Even cookery writers are coming to the crunch. Recession recipes are the dishes of the day. The heart sinks as one wades through new ways with mince, chicken drumsticks and coley – all rather unnecessary since those of us who really enjoy food know that price and value have no correspondence.
If I look at the ingredients that I cajole you to cook, they are rarely particularly expensive. I readily admit that they may not easily be found but that is a different issue. Look at my recent entreaties: partridge, cabbage, oysters, ceps, greengages, sweetcorn, squash, celery. With the exception of ceps – which can be foraged for nothing but are otherwise very expensive – there is nothing that will break the bank. I cannot remember when I gave a recipe for fillet steak or foie gras or lobster or caviar. Truffles, the one luxury I really would find it hard to live without, I ration to perhaps one recipe a year.

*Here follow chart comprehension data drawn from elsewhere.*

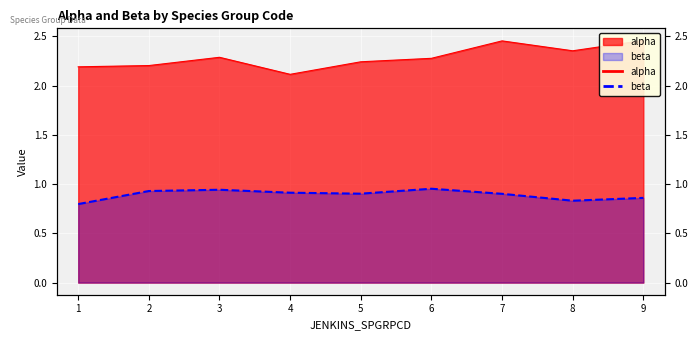

What is the maximum value for alpha?

2.5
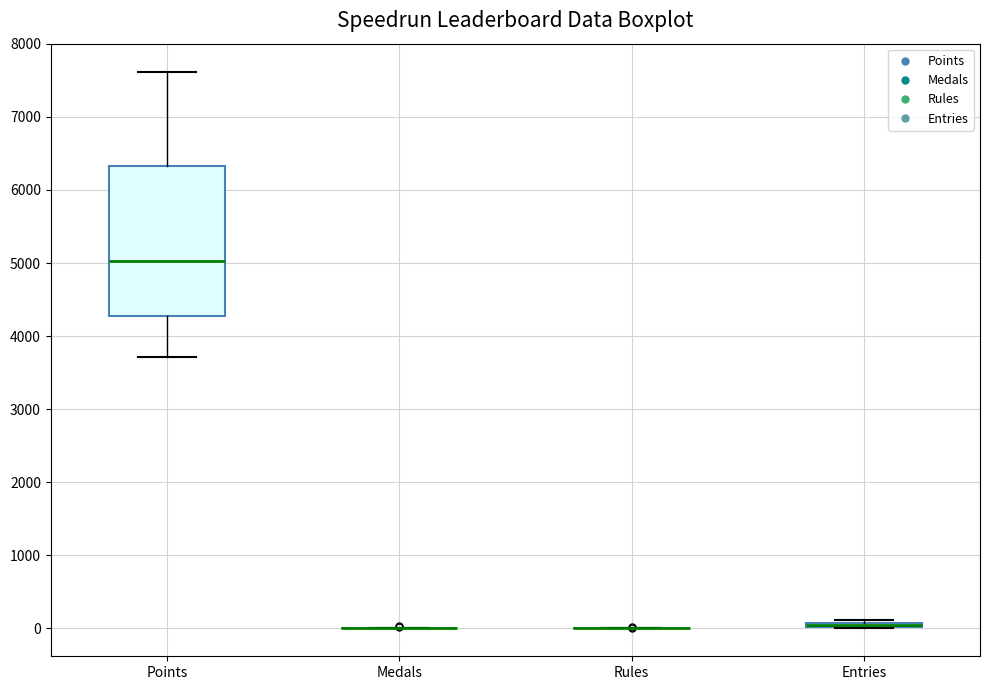

Where is the upper edge of the box for Points on the y-axis? The values are not printed on the chart, so give them approximately, as read against the axis.

6300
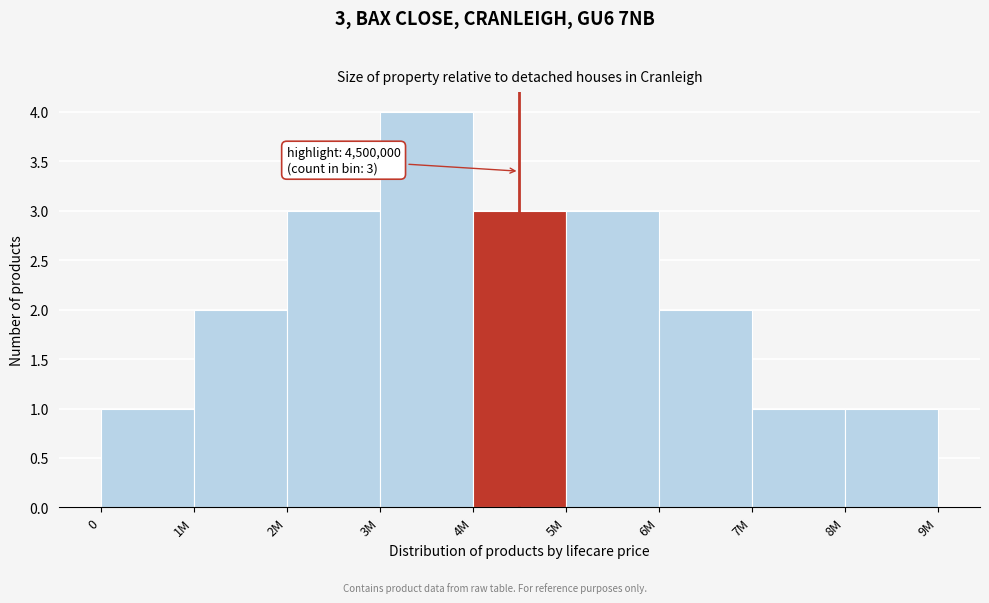

Reading left to right, what are all the values shown in this chart?

1	2	3	4	3	3	2	1	1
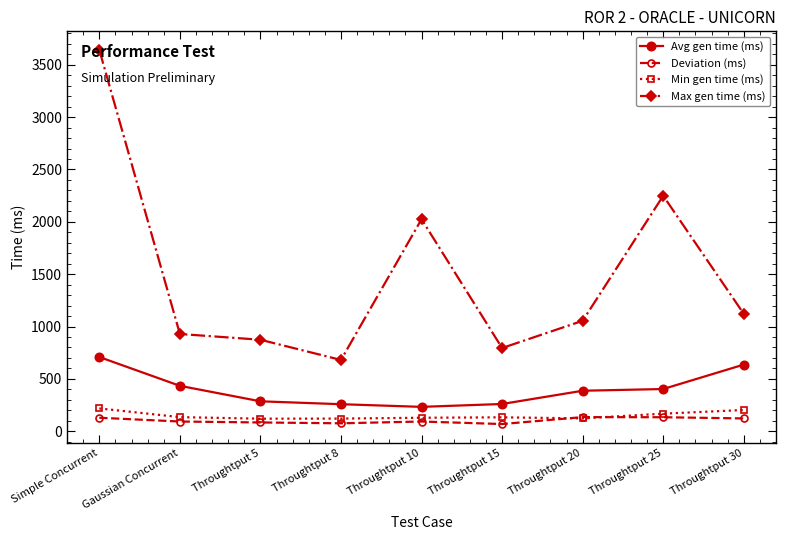

At how many categories does at least one series exceed 765?

8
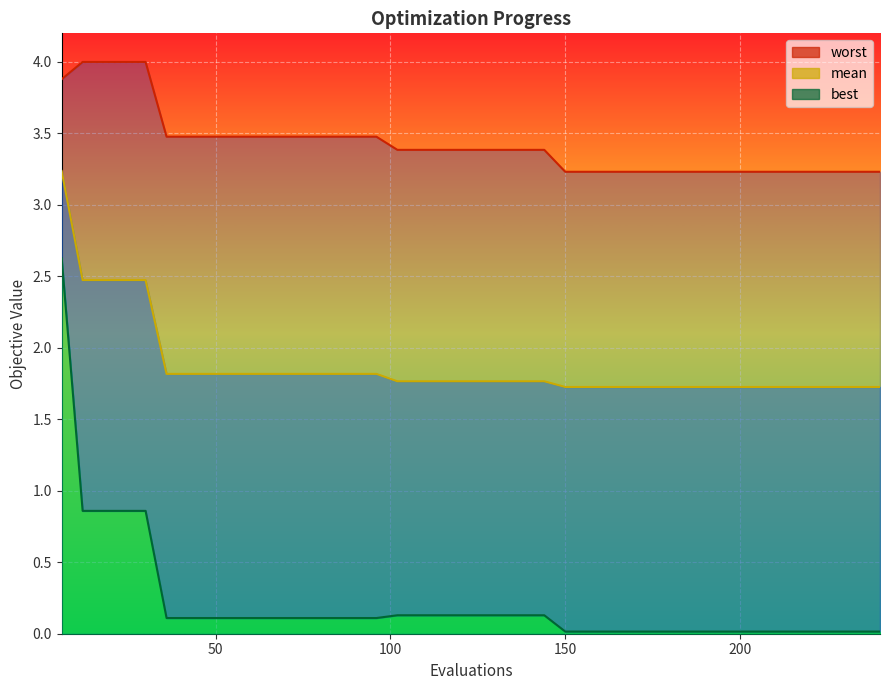

What is the difference between the highest and lowest values at 6?

1.3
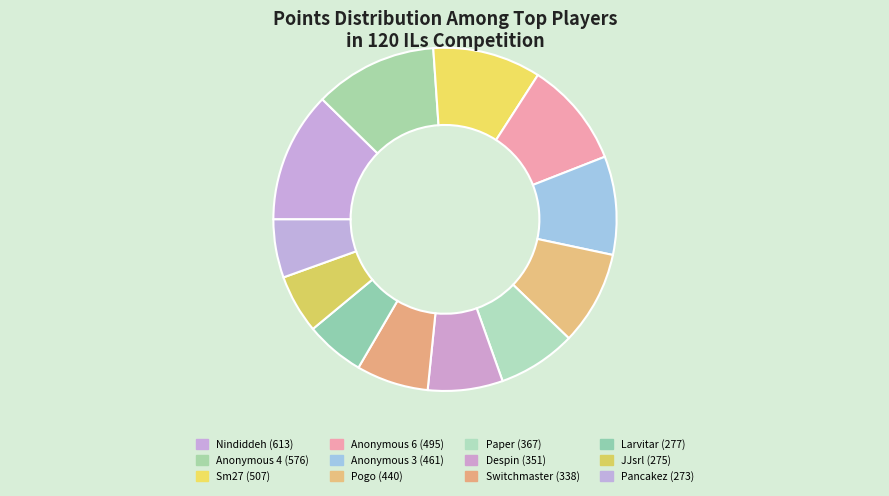

Which category has the smallest portion of the pie?

Pancakez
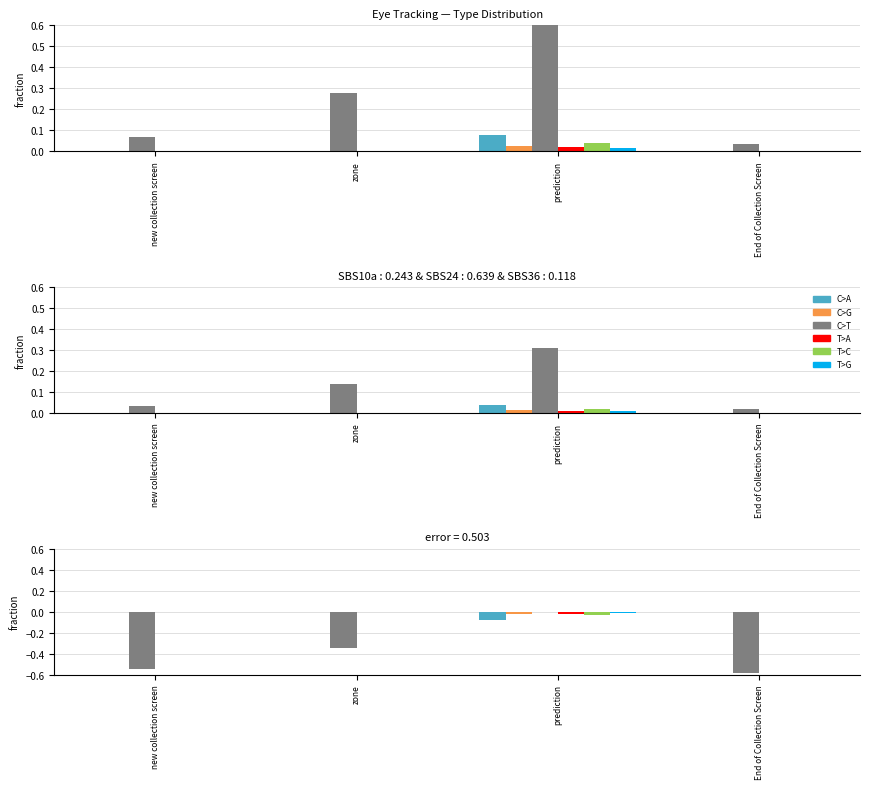

Which series has the widest spread of values?

C>T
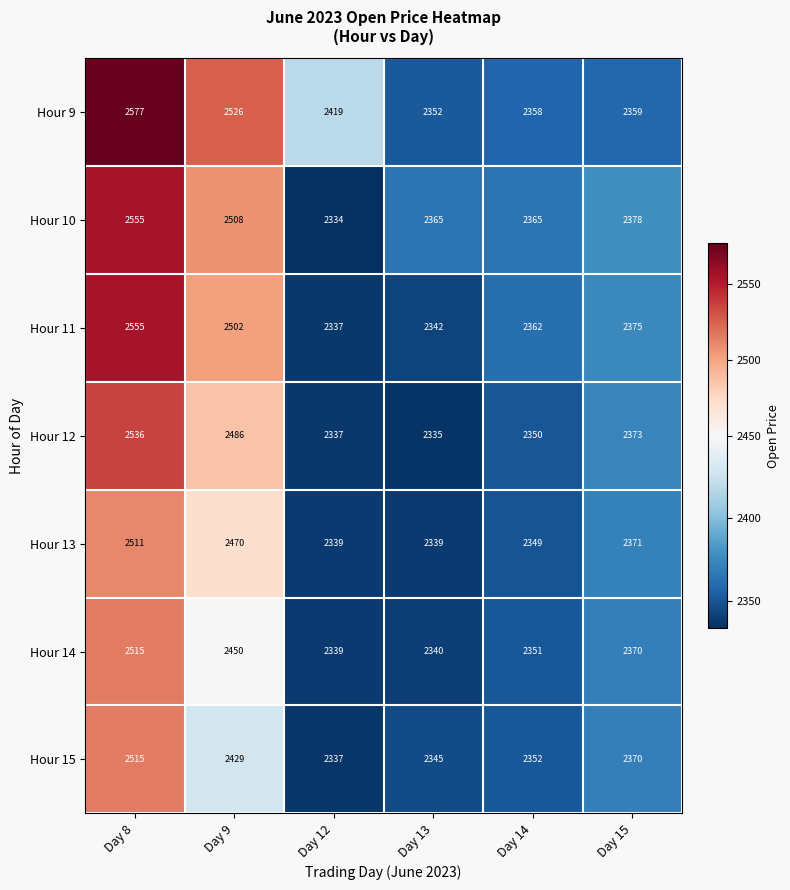

Which series has the largest range (max minus min)?

Hour 9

All good food is a luxury. To our ancestors, cream and butter were every bit as luxurious as foie gras is to us now. A good chicken is undeniably a luxury and is far from cheap. If we need to economise, the solution is not to eat cheap chicken – imagine what sort of bird the economy pack of chicken drumsticks might come from – but to eat it less often.

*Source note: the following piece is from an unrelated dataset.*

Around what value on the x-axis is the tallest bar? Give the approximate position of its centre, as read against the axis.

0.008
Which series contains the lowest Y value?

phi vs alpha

Today’s recipe features mackerel. Were mackerel rare, it would be expensive and feature on three-star restaurant menus. It isn’t, it doesn’t and we can therefore enjoy this affordable luxury. Not everyone can fillet it, however, and, while a good fishmonger will be able to do the job, a good fishmonger is hard to find. In the end, it may be better to acquire the skill yourself: fresh fish and a very sharp knife are the only essential requirements.
Lay the fish on its side and run a sharp knife down one side of the backbone just to the halfway point where the bones meet the spine. Turn the fish over and repeat the process, running the knife down the other side of the backbone, as close to the bone as possible. Now manipulate the knife over the spine and cut through into the belly of the fish on each side, removing the fillets completely and leaving the guts attached to the skeleton, which can now be discarded. Rinse the fillets in cold water and cut away any rib bones still attached. Now run a little channel down each side of the little lateral bones running down from the head and remove them without cutting through to the skin.

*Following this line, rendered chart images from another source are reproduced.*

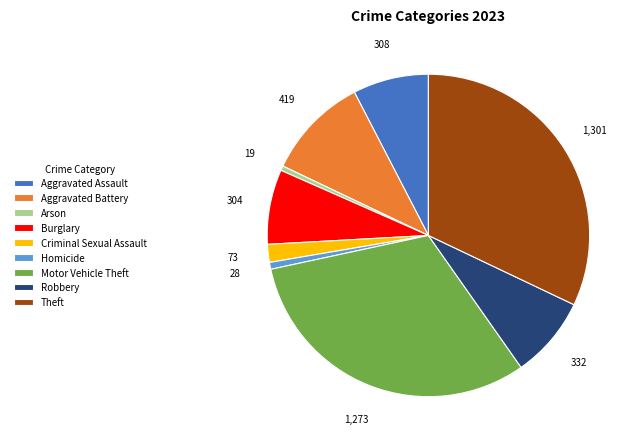

Do Arson and Motor Vehicle Theft together represent more than half of the pie?

No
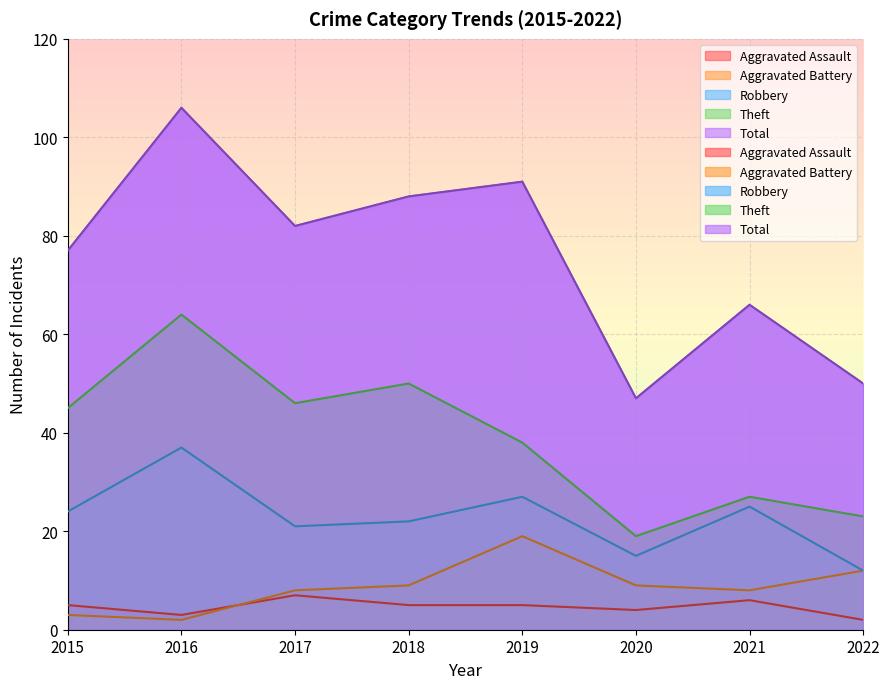

True or false: Total has more than 0 points higher than both neighbors.

True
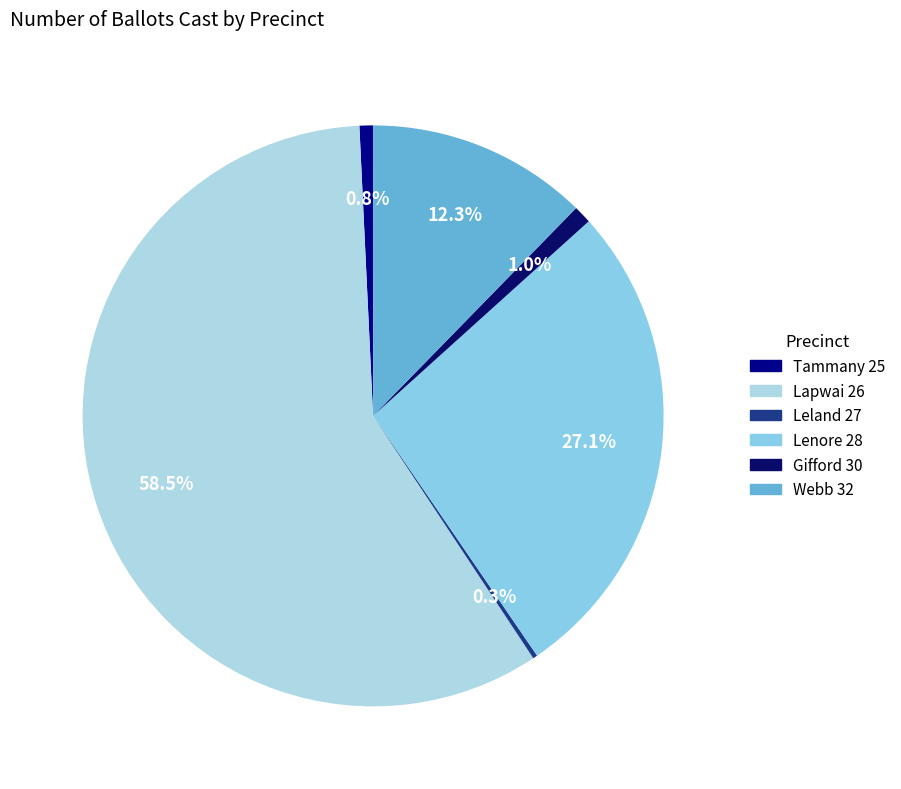

To the nearest percent, what percentage of the pie is Tammany 25?

1%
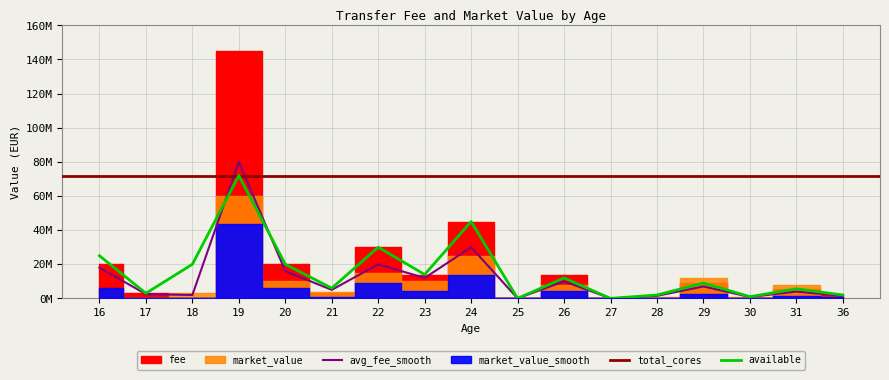

Is it true that fee equals 3000000 at 21?

True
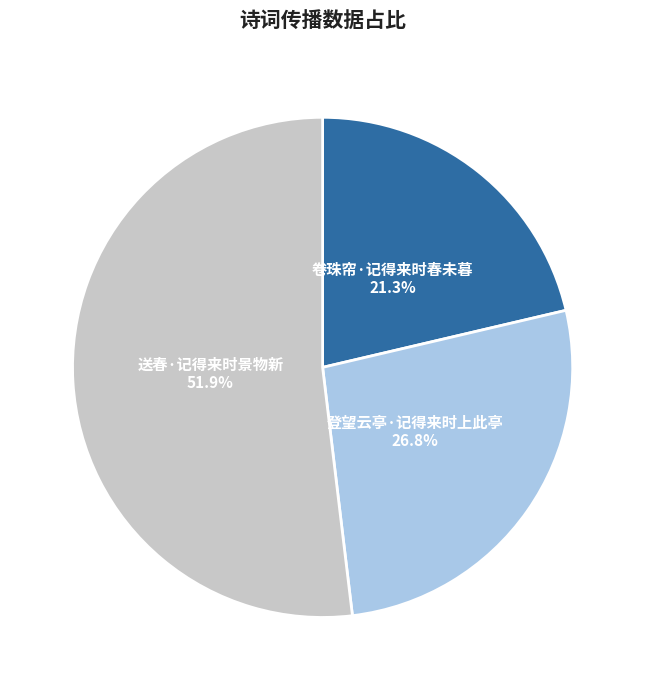

Rank the categories by value from highest to lowest.

送春·记得来时景物新, 登望云亭·记得来时上此亭, 卷珠帘·记得来时春未暮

Seared mackerel fillets with apple purée, rosemary and pine kernels
Most people are tempted to add a bit of sugar to the apple purée: resist, for the sharpness of the purée is the perfect complement to the rich, oily flesh of the mackerel.
4 large mackerel, about 400g-450g in weight
4 tbs olive oil
1 tbs pine kernels
2 tsp rosemary leaves
2 Bramley apples
½ cinnamon stick
1 bay leaf
1 dsp sea salt flakes
● Toast the pine kernels under a hot grill until golden brown. Gently warm the olive oil with the rosemary, add the pine kernels and allow to cool and infuse for 30 minutes. Peel and quarter the apples and remove cores. Chop roughly and place in a small saucepan with 4 tbs water, cinnamon, bay leaf and cloves (I just crumble in the heads of the cloves and reject the stalks). Place on gentle heat and simmer until the apple has disintegrated. Remove the cinnamon and bay leaf and whisk the purée until smooth.
● Sprinkle the sea salt flakes over the surface of a large nonstick frying pan and place on a high heat. Place the mackerel fillets skin side down on the hot salt and press down on them to stop the fillets curling. Turn the heat down slightly and cook the fillets on their skin side until you can see the heat has penetrated halfway through the fillet. Turn the fillets at this point and just seal the flesh side very briefly. The mackerel should remain pink and undercooked in the middle.
● Warm the purée and put 2 tbs on each plate. Place fillets skin side up atop the purée and spoon the pine kernels and rosemary.